I shall be willing, in case I do not find a cash buyer, to exchange the property for almost anything I can eat, except Paris green. Nor should I hesitate to swap the whole thing, to a man whom I felt that I could respect, for a good bird dog. I am also willing to trade the lots for a milk route or a cold storage. It would be a good site for some gentleman in New York to build a country cottage.

I should also swap the estate to a man who really means business for a second-hand cellar. Call on or address the undersigned early, and please do not push or rudely jostle those in the line ahead of you.

Cast-off clothing, express prepaid, and free from all contagious diseases, accepted at its full value. Anything left by mistake in the pockets will be taken good care of, and, possibly, returned in the spring.

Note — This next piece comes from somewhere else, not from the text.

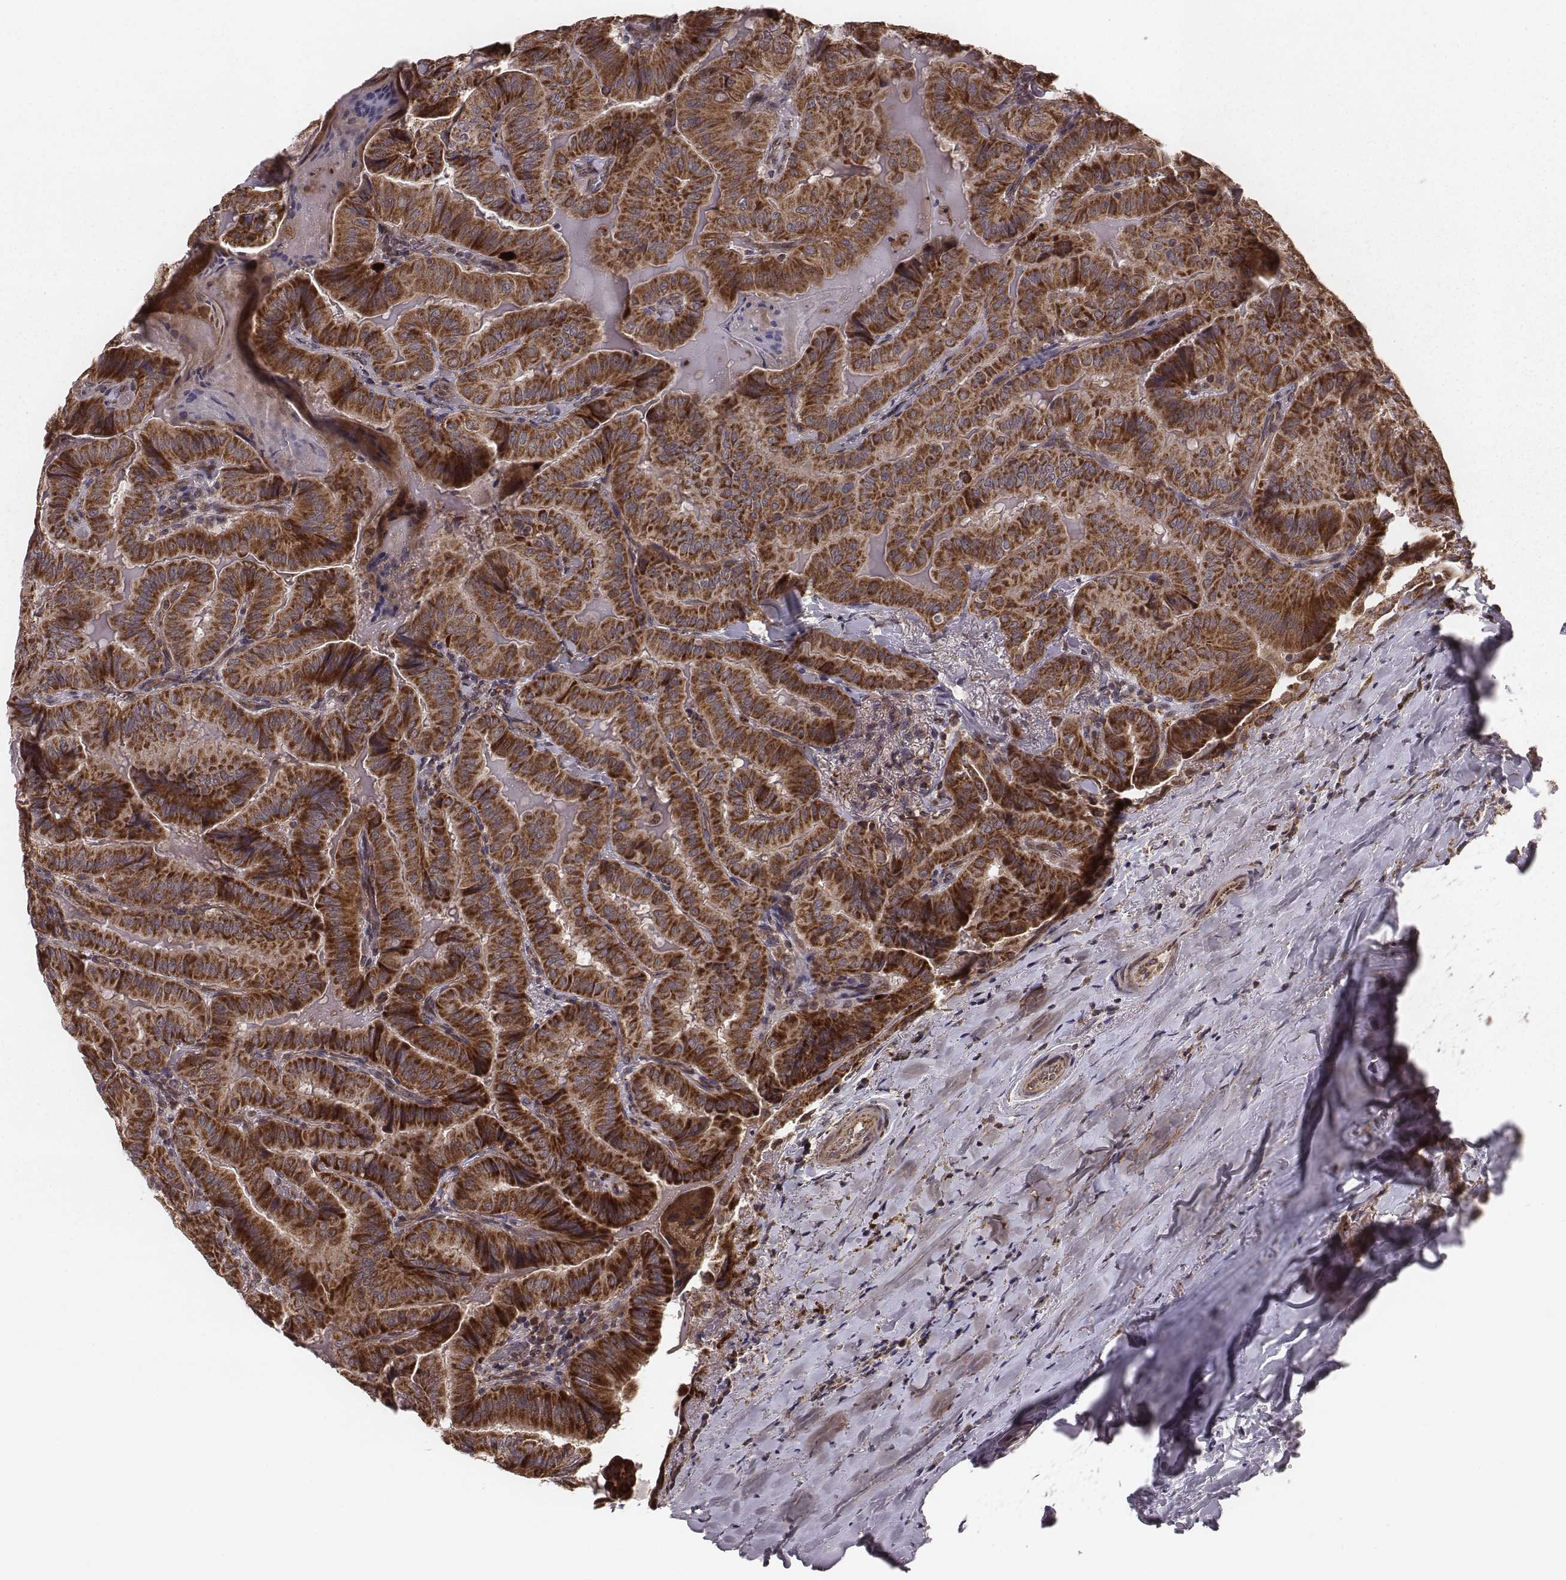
{"staining": {"intensity": "strong", "quantity": ">75%", "location": "cytoplasmic/membranous"}, "tissue": "thyroid cancer", "cell_type": "Tumor cells", "image_type": "cancer", "snomed": [{"axis": "morphology", "description": "Papillary adenocarcinoma, NOS"}, {"axis": "topography", "description": "Thyroid gland"}], "caption": "Immunohistochemical staining of human thyroid cancer displays high levels of strong cytoplasmic/membranous protein staining in approximately >75% of tumor cells.", "gene": "ZDHHC21", "patient": {"sex": "female", "age": 68}}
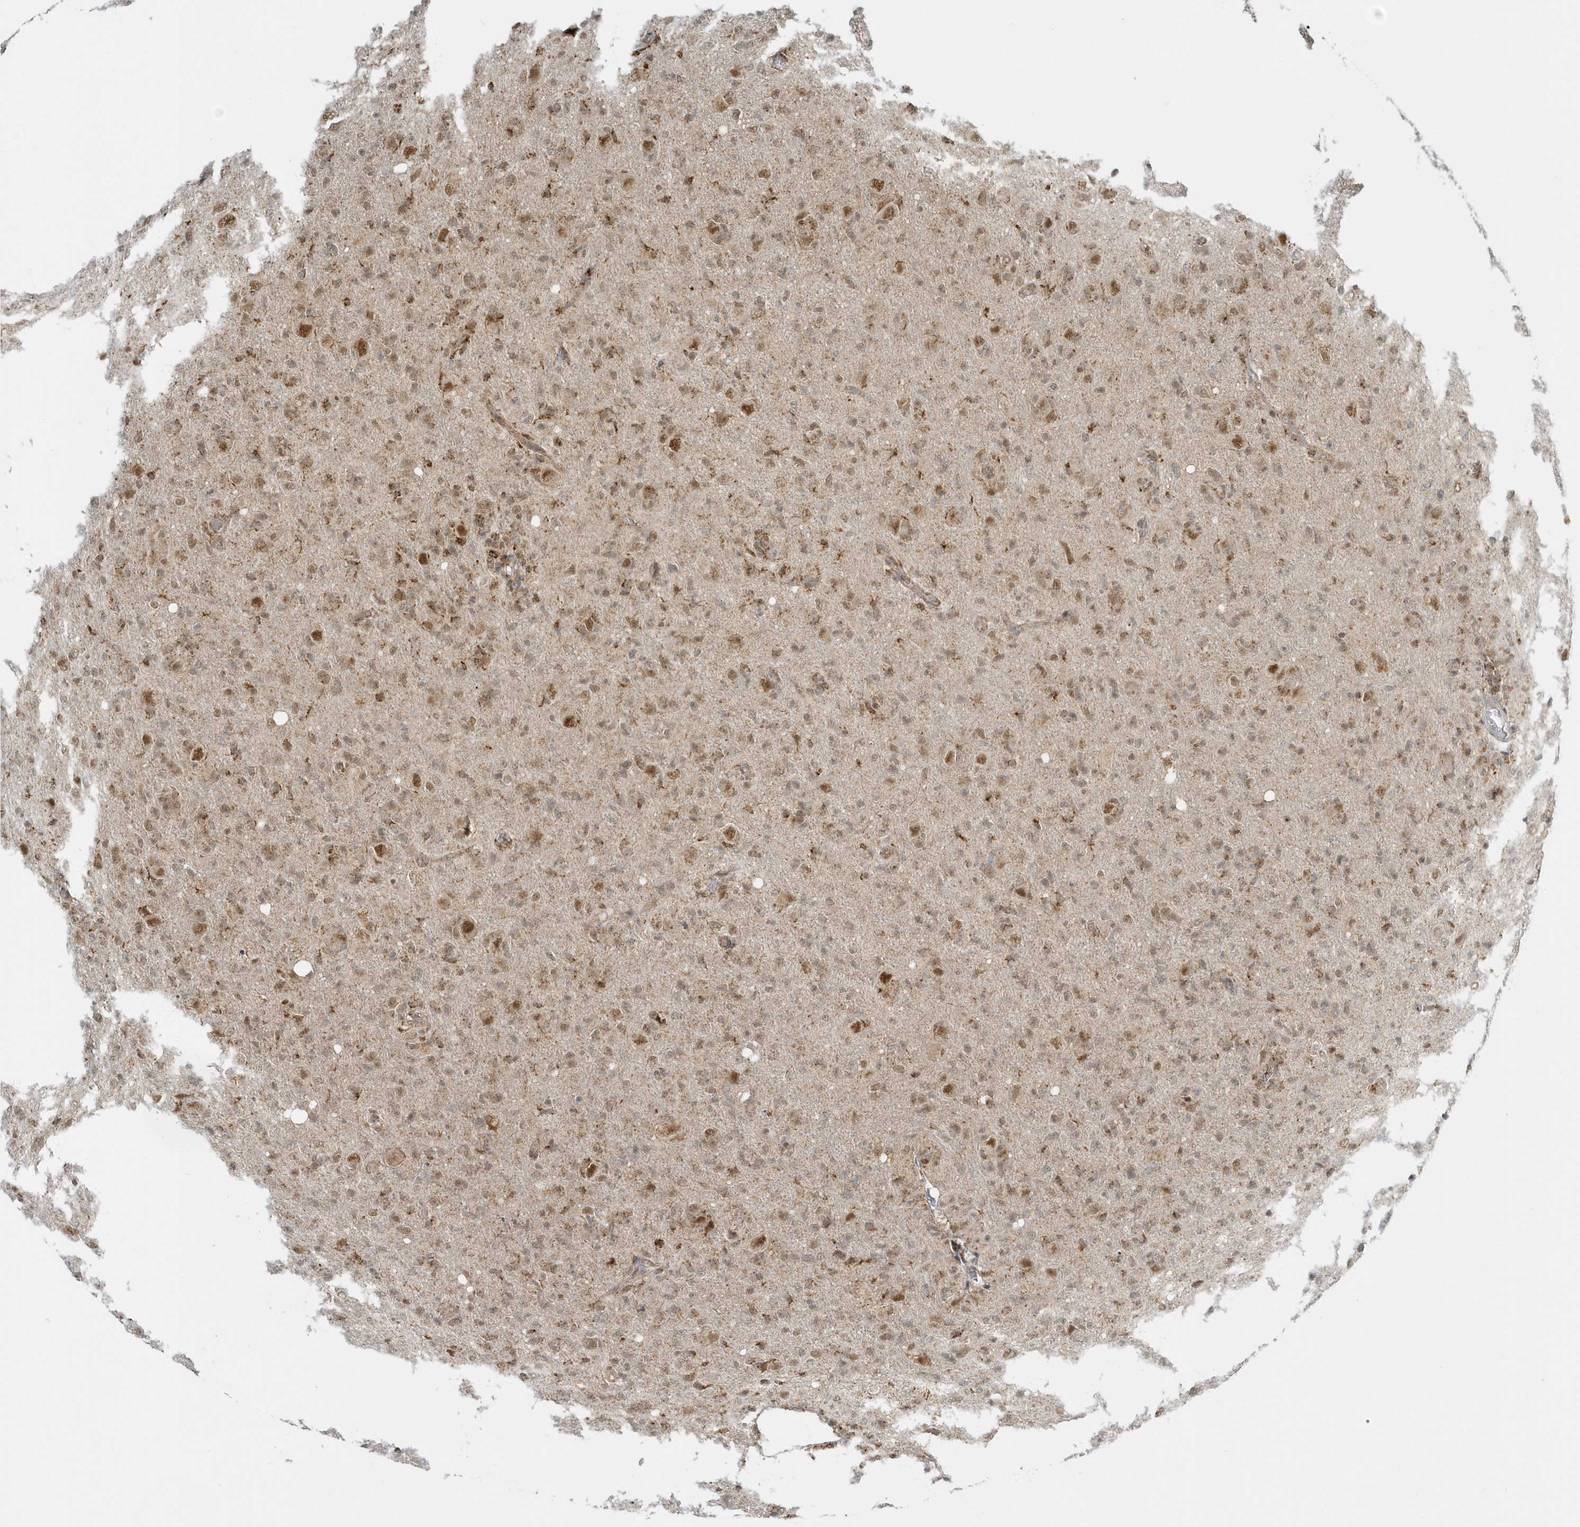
{"staining": {"intensity": "moderate", "quantity": "25%-75%", "location": "nuclear"}, "tissue": "glioma", "cell_type": "Tumor cells", "image_type": "cancer", "snomed": [{"axis": "morphology", "description": "Glioma, malignant, High grade"}, {"axis": "topography", "description": "Brain"}], "caption": "A brown stain highlights moderate nuclear positivity of a protein in human glioma tumor cells.", "gene": "PSMD6", "patient": {"sex": "female", "age": 57}}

Gunnysack Oleson, who lives eight miles north of the county line, will show you over the grounds. Please do not hitch horses to the trees. I will not be responsible for horses injured while tied to my trees.

A new railroad track is thinking of getting a right of way next year, which may be nearer by two miles than the one that I have to take, provided they will let me off at the right place.

I promise to do all that I can conscientiously for the road, to aid any one who may buy the property, and I will call the attention of all railroads to the advisability of a road in that direction. All that I can honorably do, I will do. My honor is as dear to me as my gas bill every year I live.

N. B.–The dead horse on lot 9, block 21, Nye’s Addition to the Solar System, is not mine. Mine died before I got there.